Page excerpt:
What about midrange purity score?

The question would involve figuring out what range seems to correlate with subjective experiences

250 to 4000Hz?
100 to 3000Hz? (Human voice, fundamentals)
100 to 1500Hz? (Where the XPL-90 seemed to shine and was Amir's "this measures poorly but it sounds good")

One fun fact that I encountered while looking for a good FR to measure is this paper:
https://asa.scitation.org/doi/10.1121/1.2761883
which reports that some people can hear to 28 kHz provided that it's >100 dB.

I think one other failing of the preference score is that it can't really identify resonances. If a resonance really sticks out -- exacerbated by Amir's reflective room and his training at hearing them -- I think it like has a far more negative effect than deviations of similar amplitude otherwise. Doesn't matter how flat the frequency response is if a resonance sticks out like a sore thumb.

Assigned task 1: List every frequency range that the excerpt on the preference score proposes for a midrange purity score.

Data extracts:
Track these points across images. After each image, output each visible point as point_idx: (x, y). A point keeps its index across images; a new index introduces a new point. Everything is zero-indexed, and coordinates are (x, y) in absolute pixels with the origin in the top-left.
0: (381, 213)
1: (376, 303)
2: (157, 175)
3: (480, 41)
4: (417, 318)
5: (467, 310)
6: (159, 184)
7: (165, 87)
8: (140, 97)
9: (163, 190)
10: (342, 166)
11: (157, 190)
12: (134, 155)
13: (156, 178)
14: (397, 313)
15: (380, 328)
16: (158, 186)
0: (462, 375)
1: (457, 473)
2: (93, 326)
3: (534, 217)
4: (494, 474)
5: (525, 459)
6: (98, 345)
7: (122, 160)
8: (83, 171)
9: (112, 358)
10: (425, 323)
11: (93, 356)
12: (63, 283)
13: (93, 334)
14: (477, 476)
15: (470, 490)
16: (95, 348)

Assigned task 2: Rewrite the entries, changing "top-left" to "upper-left" and leaving everything else unchanged.

Written solution 1:
250 to 4000Hz
100 to 3000Hz
100 to 1500Hz

Written solution 2:
Track these points across images. After each image, output each visible point as point_idx: (x, y). A point keeps its index across images; a new index introduces a new point. Everything is zero-indexed, and coordinates are (x, y) in absolute pixels with the origin in the upper-left.
0: (381, 213)
1: (376, 303)
2: (157, 175)
3: (480, 41)
4: (417, 318)
5: (467, 310)
6: (159, 184)
7: (165, 87)
8: (140, 97)
9: (163, 190)
10: (342, 166)
11: (157, 190)
12: (134, 155)
13: (156, 178)
14: (397, 313)
15: (380, 328)
16: (158, 186)
0: (462, 375)
1: (457, 473)
2: (93, 326)
3: (534, 217)
4: (494, 474)
5: (525, 459)
6: (98, 345)
7: (122, 160)
8: (83, 171)
9: (112, 358)
10: (425, 323)
11: (93, 356)
12: (63, 283)
13: (93, 334)
14: (477, 476)
15: (470, 490)
16: (95, 348)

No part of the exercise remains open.